• [RECORDED DATA]:
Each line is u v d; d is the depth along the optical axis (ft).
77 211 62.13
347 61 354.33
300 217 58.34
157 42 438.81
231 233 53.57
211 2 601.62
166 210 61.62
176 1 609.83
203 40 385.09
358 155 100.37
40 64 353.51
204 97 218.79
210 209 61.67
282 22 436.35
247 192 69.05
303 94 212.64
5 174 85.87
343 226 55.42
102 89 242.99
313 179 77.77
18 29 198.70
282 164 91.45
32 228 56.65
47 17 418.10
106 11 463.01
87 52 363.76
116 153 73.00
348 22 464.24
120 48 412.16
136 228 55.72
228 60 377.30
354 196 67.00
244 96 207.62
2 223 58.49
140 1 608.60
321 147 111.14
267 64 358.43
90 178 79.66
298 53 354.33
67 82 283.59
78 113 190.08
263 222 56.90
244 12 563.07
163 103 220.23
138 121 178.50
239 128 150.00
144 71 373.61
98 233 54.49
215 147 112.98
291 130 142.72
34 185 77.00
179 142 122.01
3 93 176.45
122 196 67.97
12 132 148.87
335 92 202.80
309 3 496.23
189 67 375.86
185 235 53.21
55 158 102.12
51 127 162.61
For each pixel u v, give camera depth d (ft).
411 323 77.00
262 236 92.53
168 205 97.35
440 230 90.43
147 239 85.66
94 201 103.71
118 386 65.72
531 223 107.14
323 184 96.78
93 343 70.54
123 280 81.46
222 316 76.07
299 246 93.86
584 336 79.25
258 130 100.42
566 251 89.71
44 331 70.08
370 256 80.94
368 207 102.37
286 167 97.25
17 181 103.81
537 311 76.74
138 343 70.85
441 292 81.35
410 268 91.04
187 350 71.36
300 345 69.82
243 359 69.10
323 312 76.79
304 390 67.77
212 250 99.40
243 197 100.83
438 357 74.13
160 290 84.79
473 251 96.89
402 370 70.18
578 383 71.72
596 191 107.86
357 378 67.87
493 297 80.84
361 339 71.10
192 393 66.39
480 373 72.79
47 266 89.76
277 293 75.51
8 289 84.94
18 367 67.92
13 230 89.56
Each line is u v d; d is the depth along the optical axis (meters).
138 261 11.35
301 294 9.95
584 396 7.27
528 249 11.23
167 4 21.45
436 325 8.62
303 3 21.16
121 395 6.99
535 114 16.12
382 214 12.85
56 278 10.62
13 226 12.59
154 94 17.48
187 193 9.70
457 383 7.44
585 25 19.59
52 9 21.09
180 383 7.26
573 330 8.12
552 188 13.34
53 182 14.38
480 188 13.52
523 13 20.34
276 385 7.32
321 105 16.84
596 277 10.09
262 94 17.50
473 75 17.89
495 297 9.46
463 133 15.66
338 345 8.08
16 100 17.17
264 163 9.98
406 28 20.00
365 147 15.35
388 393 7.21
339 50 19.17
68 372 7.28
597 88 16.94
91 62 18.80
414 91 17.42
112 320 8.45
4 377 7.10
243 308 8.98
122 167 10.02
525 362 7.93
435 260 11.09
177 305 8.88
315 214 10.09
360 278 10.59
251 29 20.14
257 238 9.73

• [TASK TO CARRY OUT]: The lines to extract from the data above begin with the line containing "303 3 21.16" and end with the line containing "243 308 8.98". Extract them exactly, including both.

• [EXPECTED OUTPUT]:
303 3 21.16
121 395 6.99
535 114 16.12
382 214 12.85
56 278 10.62
13 226 12.59
154 94 17.48
187 193 9.70
457 383 7.44
585 25 19.59
52 9 21.09
180 383 7.26
573 330 8.12
552 188 13.34
53 182 14.38
480 188 13.52
523 13 20.34
276 385 7.32
321 105 16.84
596 277 10.09
262 94 17.50
473 75 17.89
495 297 9.46
463 133 15.66
338 345 8.08
16 100 17.17
264 163 9.98
406 28 20.00
365 147 15.35
388 393 7.21
339 50 19.17
68 372 7.28
597 88 16.94
91 62 18.80
414 91 17.42
112 320 8.45
4 377 7.10
243 308 8.98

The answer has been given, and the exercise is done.